"The Watchmater nodded. Even an empty data set provides important information." --Kevin J. Anderson, Clockwork Angels
Sometimes sage words on data management come from unexpected sources.
A few weeks ago, I was reading an advanced review copy of Clockwork Angels, the latest book from prolific sci-fi writer Kevin J. Anderson. Angels is completely fictional (actually, it's a novelization of the Rush album of the same name.) However, the line above reminded me of my days consulting on large-scale CRM and ERP projects.
When profiling, converting or trying to load data, I would frequently query the database ahead of time. I was looking for potential problems like suspect or duplicate records, invalid values or remnants of issues that should have been resolved by now. And often the results of my queries would return nothing – a.k.a., the null set.

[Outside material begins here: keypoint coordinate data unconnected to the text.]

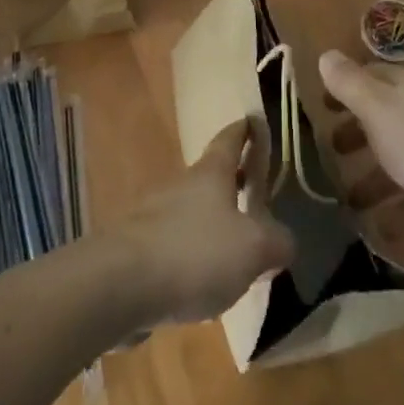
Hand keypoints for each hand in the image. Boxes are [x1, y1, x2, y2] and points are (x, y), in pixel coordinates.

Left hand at [113, 118, 294, 326]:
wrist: (119, 284)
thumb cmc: (193, 252)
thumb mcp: (253, 248)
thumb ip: (276, 242)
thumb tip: (284, 241)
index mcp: (211, 174)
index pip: (230, 139)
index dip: (244, 130)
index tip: (253, 120)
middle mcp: (182, 186)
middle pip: (210, 176)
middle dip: (232, 181)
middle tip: (254, 189)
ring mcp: (155, 216)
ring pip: (191, 211)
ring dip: (211, 221)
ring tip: (234, 246)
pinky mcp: (138, 251)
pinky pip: (174, 245)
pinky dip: (191, 254)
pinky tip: (201, 281)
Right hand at [319, 50, 403, 251]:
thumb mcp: (377, 108)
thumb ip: (350, 83)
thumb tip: (326, 54)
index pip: (370, 74)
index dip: (344, 86)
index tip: (320, 104)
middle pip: (383, 110)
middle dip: (356, 127)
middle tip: (329, 147)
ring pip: (396, 147)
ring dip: (371, 166)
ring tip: (346, 193)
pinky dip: (393, 194)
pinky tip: (377, 219)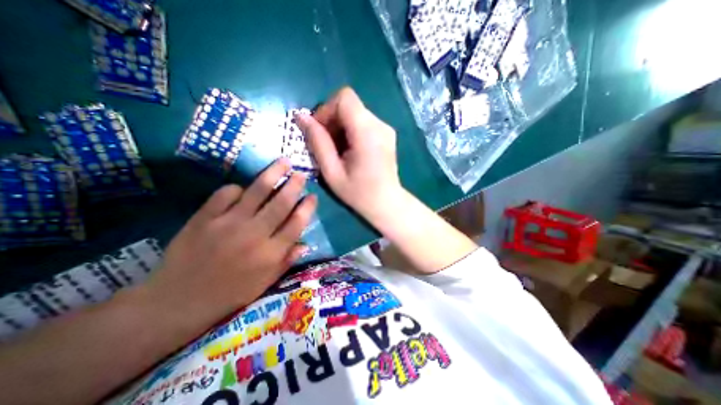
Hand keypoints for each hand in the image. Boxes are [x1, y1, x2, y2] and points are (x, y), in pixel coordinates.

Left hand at [144, 161, 315, 326]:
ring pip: (257, 192)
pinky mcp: (205, 218)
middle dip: (294, 185)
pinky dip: (236, 188)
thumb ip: (287, 261)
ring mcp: (229, 224)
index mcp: (271, 253)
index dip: (308, 207)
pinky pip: (225, 194)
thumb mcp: (265, 283)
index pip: (297, 223)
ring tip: (283, 163)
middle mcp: (254, 234)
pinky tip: (241, 189)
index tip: (313, 197)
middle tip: (301, 174)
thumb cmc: (229, 293)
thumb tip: (304, 244)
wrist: (177, 301)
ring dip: (273, 174)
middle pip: (281, 203)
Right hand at [295, 85, 402, 223]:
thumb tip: (300, 116)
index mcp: (367, 133)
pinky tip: (351, 151)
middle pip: (349, 104)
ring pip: (355, 112)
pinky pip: (363, 121)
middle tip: (327, 145)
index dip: (326, 109)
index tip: (320, 131)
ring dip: (341, 126)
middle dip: (332, 120)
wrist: (387, 203)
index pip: (344, 98)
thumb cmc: (358, 193)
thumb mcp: (332, 172)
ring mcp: (386, 128)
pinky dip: (351, 131)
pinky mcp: (387, 134)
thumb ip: (317, 142)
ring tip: (339, 151)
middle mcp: (380, 124)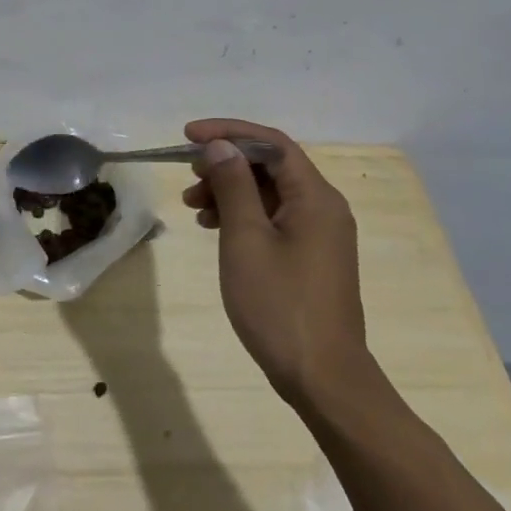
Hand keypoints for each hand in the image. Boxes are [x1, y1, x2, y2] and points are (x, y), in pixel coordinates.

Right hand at [182, 119, 371, 409]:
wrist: (323, 379)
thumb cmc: (280, 305)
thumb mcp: (246, 239)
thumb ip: (233, 186)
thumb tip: (220, 146)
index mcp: (315, 198)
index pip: (271, 144)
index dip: (228, 132)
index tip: (188, 136)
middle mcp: (323, 208)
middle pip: (270, 165)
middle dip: (225, 163)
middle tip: (188, 175)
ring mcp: (319, 234)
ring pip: (268, 192)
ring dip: (229, 189)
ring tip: (192, 207)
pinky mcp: (310, 256)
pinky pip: (273, 217)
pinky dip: (241, 213)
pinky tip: (213, 228)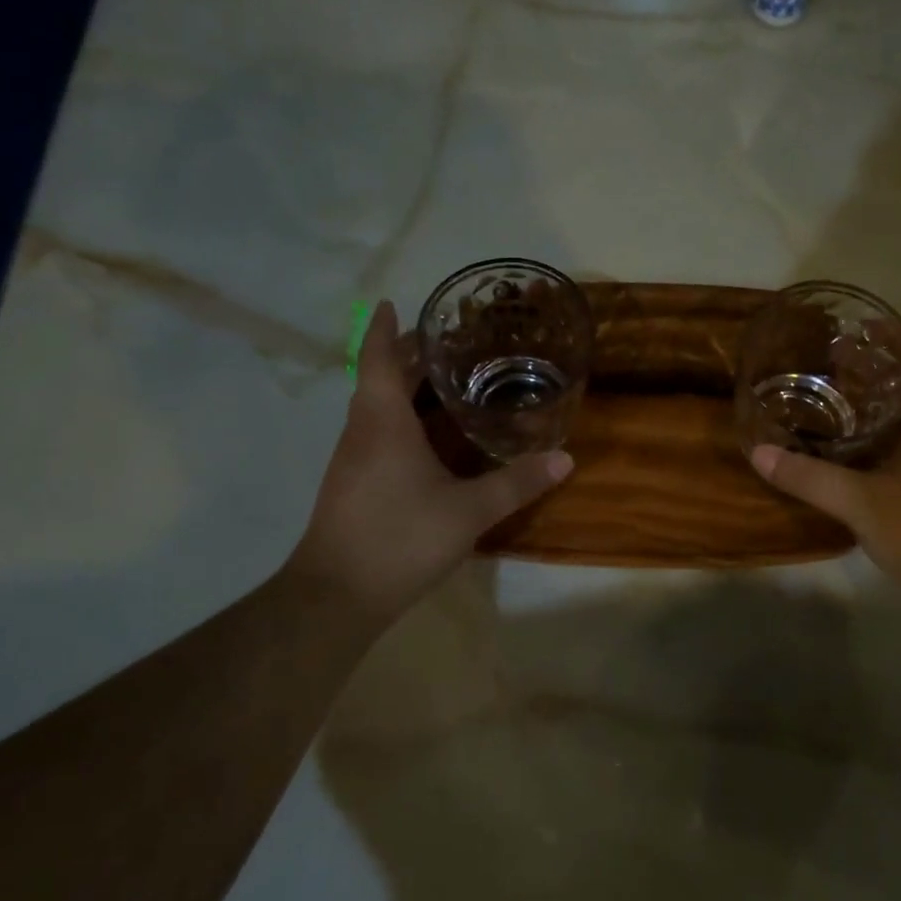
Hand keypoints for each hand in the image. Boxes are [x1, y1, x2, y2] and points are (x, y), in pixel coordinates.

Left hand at [286, 301, 572, 630]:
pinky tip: (429, 439)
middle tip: (447, 342)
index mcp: (382, 421)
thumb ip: (516, 483)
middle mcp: (361, 431)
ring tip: (445, 382)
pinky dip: (401, 419)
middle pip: (378, 378)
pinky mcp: (353, 485)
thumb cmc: (399, 538)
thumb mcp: (468, 512)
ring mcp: (352, 460)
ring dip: (403, 388)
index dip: (385, 328)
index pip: (377, 357)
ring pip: (376, 408)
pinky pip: (377, 433)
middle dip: (406, 356)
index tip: (393, 303)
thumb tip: (565, 459)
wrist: (336, 596)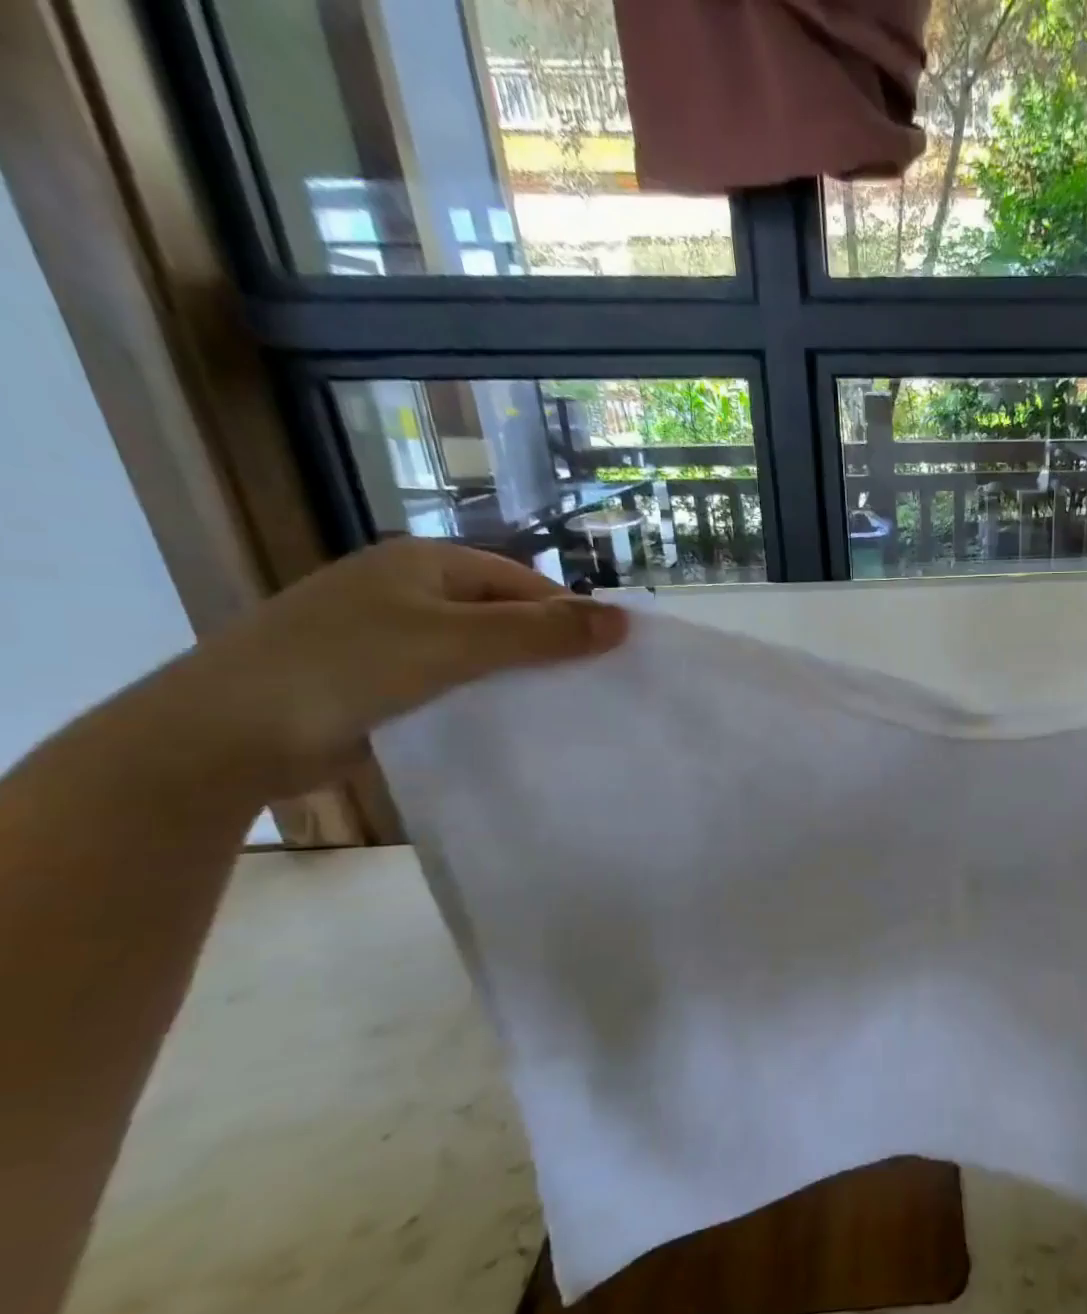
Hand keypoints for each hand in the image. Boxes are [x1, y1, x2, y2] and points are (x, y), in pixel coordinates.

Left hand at [161, 539, 627, 798]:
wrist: (222, 736)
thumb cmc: (348, 669)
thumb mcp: (457, 644)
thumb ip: (541, 633)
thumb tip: (624, 620)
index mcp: (425, 564)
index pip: (524, 583)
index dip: (569, 617)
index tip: (608, 661)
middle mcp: (407, 590)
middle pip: (503, 615)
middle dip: (546, 650)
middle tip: (589, 690)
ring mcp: (386, 635)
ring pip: (478, 652)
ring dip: (515, 678)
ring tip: (558, 712)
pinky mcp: (375, 680)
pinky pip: (449, 682)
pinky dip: (480, 699)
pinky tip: (505, 725)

Despite its moniker, it would be wildly inaccurate to say that the null set is worth zero. In fact, I'd argue the opposite. I can think of dozens of times (dozens!) in which running a query or standard report returned nothing – and it was the very lack of results that made the team and me more confident to proceed. Finding thousands of problematic records gave us a great deal of pause.
My favorite tricks with Microsoft Access involved using macros and a little VBA to spit out results to functional users in simple formats. For instance, in one large workbook, a payroll or finance manager would receive multiple queries (as tabs). A quick look those null results meant that all systems were go.
Simon Says
Don't get me wrong. Null sets don't always mean good news. Incorrectly written queries will fail to find legitimate issues. More to the point, you can't write queries to find every type of error in an enterprise system. (Business rules and logic and data validation provide much of that functionality.) Still, rest assured that there's plenty of value in zero.
Feedback
What say you?
1 Comment
Hi Phil
Thanks. This is very true.
Your point about queries not finding errors is important, because we only find the things we design rules to find. We will find things we expect to find and things we don't, but we will not find things we don't write rules to find (the things we don't know we don't know).
I guess it come down to finding the things that will have a material impact (i.e. Pareto rule) and return value to the organisation in the form of successful migrations, upgrades, quality improvements, etc.